PROBLEM DESCRIPTION: Convert all of the data below into a Markdown table with the columns "Row" and "Line," numbering each line in sequence and omitting any blank lines.

MATERIAL PROVIDED:

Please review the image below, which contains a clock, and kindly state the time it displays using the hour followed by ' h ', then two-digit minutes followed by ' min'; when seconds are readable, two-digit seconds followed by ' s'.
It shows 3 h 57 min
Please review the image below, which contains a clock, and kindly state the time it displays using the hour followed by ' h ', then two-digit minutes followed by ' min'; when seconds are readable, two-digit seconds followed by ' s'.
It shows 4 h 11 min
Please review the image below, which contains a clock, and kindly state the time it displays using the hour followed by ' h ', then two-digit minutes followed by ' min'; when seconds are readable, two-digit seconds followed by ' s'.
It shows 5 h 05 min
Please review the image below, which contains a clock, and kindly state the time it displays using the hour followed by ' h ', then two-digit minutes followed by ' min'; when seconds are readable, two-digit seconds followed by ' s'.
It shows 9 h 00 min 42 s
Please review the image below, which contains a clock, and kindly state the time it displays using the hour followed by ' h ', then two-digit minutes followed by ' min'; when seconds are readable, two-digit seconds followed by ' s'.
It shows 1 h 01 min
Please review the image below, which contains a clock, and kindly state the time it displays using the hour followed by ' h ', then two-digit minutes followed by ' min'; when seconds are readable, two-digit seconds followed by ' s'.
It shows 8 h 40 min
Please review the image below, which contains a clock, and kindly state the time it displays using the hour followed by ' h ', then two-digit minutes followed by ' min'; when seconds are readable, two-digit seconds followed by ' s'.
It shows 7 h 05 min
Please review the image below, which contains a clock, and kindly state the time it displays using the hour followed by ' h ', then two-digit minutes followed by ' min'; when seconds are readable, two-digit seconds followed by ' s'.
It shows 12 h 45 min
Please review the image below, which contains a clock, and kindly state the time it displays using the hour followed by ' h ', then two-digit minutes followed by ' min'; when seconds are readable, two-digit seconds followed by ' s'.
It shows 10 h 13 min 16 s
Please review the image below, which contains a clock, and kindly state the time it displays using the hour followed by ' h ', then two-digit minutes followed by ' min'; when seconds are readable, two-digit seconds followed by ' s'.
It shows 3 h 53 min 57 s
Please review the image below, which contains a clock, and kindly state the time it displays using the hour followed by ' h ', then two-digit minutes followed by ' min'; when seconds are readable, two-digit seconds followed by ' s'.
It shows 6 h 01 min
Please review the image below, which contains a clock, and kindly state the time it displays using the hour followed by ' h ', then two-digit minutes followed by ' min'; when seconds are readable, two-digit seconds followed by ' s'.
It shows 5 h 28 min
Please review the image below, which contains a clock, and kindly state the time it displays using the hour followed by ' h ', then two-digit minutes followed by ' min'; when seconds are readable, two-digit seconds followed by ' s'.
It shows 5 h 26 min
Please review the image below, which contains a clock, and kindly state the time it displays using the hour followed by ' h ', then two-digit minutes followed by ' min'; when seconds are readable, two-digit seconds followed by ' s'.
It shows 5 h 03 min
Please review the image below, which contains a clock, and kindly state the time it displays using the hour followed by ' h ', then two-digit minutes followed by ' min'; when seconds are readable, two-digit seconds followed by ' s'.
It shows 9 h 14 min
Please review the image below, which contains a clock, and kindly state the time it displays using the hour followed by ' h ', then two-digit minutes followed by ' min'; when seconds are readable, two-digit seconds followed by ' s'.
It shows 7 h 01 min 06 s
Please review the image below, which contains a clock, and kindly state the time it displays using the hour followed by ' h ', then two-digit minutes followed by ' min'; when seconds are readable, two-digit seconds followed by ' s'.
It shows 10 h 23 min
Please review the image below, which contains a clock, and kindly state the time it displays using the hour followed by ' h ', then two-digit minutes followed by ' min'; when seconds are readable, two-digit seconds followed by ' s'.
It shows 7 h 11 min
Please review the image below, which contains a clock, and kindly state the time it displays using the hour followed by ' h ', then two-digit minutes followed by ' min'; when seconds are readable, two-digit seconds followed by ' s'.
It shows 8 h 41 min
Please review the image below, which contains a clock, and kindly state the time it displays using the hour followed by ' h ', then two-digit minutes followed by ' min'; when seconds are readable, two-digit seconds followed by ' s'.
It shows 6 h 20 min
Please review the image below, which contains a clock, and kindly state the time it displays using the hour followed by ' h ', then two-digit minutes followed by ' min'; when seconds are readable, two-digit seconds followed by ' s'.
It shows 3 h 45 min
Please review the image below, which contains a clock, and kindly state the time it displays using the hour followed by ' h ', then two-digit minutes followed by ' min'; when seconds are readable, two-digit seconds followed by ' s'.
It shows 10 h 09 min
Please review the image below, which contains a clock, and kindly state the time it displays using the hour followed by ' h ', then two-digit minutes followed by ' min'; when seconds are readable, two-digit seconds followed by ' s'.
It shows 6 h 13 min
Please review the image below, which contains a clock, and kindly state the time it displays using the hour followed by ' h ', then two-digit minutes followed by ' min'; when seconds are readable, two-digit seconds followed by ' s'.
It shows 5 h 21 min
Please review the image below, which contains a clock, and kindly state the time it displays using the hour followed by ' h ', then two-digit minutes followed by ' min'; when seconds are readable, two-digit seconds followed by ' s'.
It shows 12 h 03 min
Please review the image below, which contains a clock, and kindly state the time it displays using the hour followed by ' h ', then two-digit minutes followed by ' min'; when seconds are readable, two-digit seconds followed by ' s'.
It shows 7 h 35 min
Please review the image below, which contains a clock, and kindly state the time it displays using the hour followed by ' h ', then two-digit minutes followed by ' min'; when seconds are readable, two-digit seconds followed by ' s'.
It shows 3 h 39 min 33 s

COMPLETE OUTPUT:
| Row | Line |
|---|---|
| 1 | Please review the image below, which contains a clock, and kindly state the time it displays using the hour followed by ' h ', then two-digit minutes followed by ' min'; when seconds are readable, two-digit seconds followed by ' s'. |
| 2 | It shows 3 h 57 min |
| 3 | Please review the image below, which contains a clock, and kindly state the time it displays using the hour followed by ' h ', then two-digit minutes followed by ' min'; when seconds are readable, two-digit seconds followed by ' s'. |
| 4 | It shows 4 h 11 min |
| 5 | Please review the image below, which contains a clock, and kindly state the time it displays using the hour followed by ' h ', then two-digit minutes followed by ' min'; when seconds are readable, two-digit seconds followed by ' s'. |
| 6 | It shows 5 h 05 min |
| 7 | Please review the image below, which contains a clock, and kindly state the time it displays using the hour followed by ' h ', then two-digit minutes followed by ' min'; when seconds are readable, two-digit seconds followed by ' s'. |
| 8 | It shows 9 h 00 min 42 s |
| 9 | Please review the image below, which contains a clock, and kindly state the time it displays using the hour followed by ' h ', then two-digit minutes followed by ' min'; when seconds are readable, two-digit seconds followed by ' s'. |
| 10 | It shows 1 h 01 min |
| 11 | Please review the image below, which contains a clock, and kindly state the time it displays using the hour followed by ' h ', then two-digit minutes followed by ' min'; when seconds are readable, two-digit seconds followed by ' s'. |
| 12 | It shows 8 h 40 min |
| 13 | Please review the image below, which contains a clock, and kindly state the time it displays using the hour followed by ' h ', then two-digit minutes followed by ' min'; when seconds are readable, two-digit seconds followed by ' s'. |
| 14 | It shows 7 h 05 min |
| 15 | Please review the image below, which contains a clock, and kindly state the time it displays using the hour followed by ' h ', then two-digit minutes followed by ' min'; when seconds are readable, two-digit seconds followed by ' s'. |
| 16 | It shows 12 h 45 min |
| 17 | Please review the image below, which contains a clock, and kindly state the time it displays using the hour followed by ' h ', then two-digit minutes followed by ' min'; when seconds are readable, two-digit seconds followed by ' s'. |
| 18 | It shows 10 h 13 min 16 s |
| 19 | Please review the image below, which contains a clock, and kindly state the time it displays using the hour followed by ' h ', then two-digit minutes followed by ' min'; when seconds are readable, two-digit seconds followed by ' s'. |
| 20 | It shows 3 h 53 min 57 s |
| 21 | Please review the image below, which contains a clock, and kindly state the time it displays using the hour followed by ' h ', then two-digit minutes followed by ' min'; when seconds are readable, two-digit seconds followed by ' s'. |
| 22 | It shows 6 h 01 min |
| 23 | Please review the image below, which contains a clock, and kindly state the time it displays using the hour followed by ' h ', then two-digit minutes followed by ' min'; when seconds are readable, two-digit seconds followed by ' s'. |
| 24 | It shows 5 h 28 min |
| 25 | Please review the image below, which contains a clock, and kindly state the time it displays using the hour followed by ' h ', then two-digit minutes followed by ' min'; when seconds are readable, two-digit seconds followed by ' s'. |
| 26 | It shows 5 h 26 min |
| 27 | Please review the image below, which contains a clock, and kindly state the time it displays using the hour followed by ' h ', then two-digit minutes followed by ' min'; when seconds are readable, two-digit seconds followed by ' s'. |
| 28 | It shows 5 h 03 min |
| 29 | Please review the image below, which contains a clock, and kindly state the time it displays using the hour followed by ' h ', then two-digit minutes followed by ' min'; when seconds are readable, two-digit seconds followed by ' s'. |
| 30 | It shows 9 h 14 min |
| 31 | Please review the image below, which contains a clock, and kindly state the time it displays using the hour followed by ' h ', then two-digit minutes followed by ' min'; when seconds are readable, two-digit seconds followed by ' s'. |
| 32 | It shows 7 h 01 min 06 s |
| 33 | Please review the image below, which contains a clock, and kindly state the time it displays using the hour followed by ' h ', then two-digit minutes followed by ' min'; when seconds are readable, two-digit seconds followed by ' s'. |
| 34 | It shows 10 h 23 min |
| 35 | Please review the image below, which contains a clock, and kindly state the time it displays using the hour followed by ' h ', then two-digit minutes followed by ' min'; when seconds are readable, two-digit seconds followed by ' s'. |
| 36 | It shows 7 h 11 min |
| 37 | Please review the image below, which contains a clock, and kindly state the time it displays using the hour followed by ' h ', then two-digit minutes followed by ' min'; when seconds are readable, two-digit seconds followed by ' s'. |
| 38 | It shows 8 h 41 min |
| 39 | Please review the image below, which contains a clock, and kindly state the time it displays using the hour followed by ' h ', then two-digit minutes followed by ' min'; when seconds are readable, two-digit seconds followed by ' s'. |
| 40 | It shows 6 h 20 min |
| 41 | Please review the image below, which contains a clock, and kindly state the time it displays using the hour followed by ' h ', then two-digit minutes followed by ' min'; when seconds are readable, two-digit seconds followed by ' s'. |
| 42 | It shows 3 h 45 min |
| 43 | Please review the image below, which contains a clock, and kindly state the time it displays using the hour followed by ' h ', then two-digit minutes followed by ' min'; when seconds are readable, two-digit seconds followed by ' s'. |
| 44 | It shows 10 h 09 min |
| 45 | Please review the image below, which contains a clock, and kindly state the time it displays using the hour followed by ' h ', then two-digit minutes followed by ' min'; when seconds are readable, two-digit seconds followed by ' s'. |
| 46 | It shows 6 h 13 min |
| 47 | Please review the image below, which contains a clock, and kindly state the time it displays using the hour followed by ' h ', then two-digit minutes followed by ' min'; when seconds are readable, two-digit seconds followed by ' s'. |
| 48 | It shows 5 h 21 min |
| 49 | Please review the image below, which contains a clock, and kindly state the time it displays using the hour followed by ' h ', then two-digit minutes followed by ' min'; when seconds are readable, two-digit seconds followed by ' s'. |
| 50 | It shows 12 h 03 min |
| 51 | Please review the image below, which contains a clock, and kindly state the time it displays using the hour followed by ' h ', then two-digit minutes followed by ' min'; when seconds are readable, two-digit seconds followed by ' s'. |
| 52 | It shows 7 h 35 min |
| 53 | Please review the image below, which contains a clock, and kindly state the time it displays using the hour followed by ' h ', then two-digit minutes followed by ' min'; when seconds are readable, two-digit seconds followed by ' s'. |
| 54 | It shows 3 h 39 min 33 s |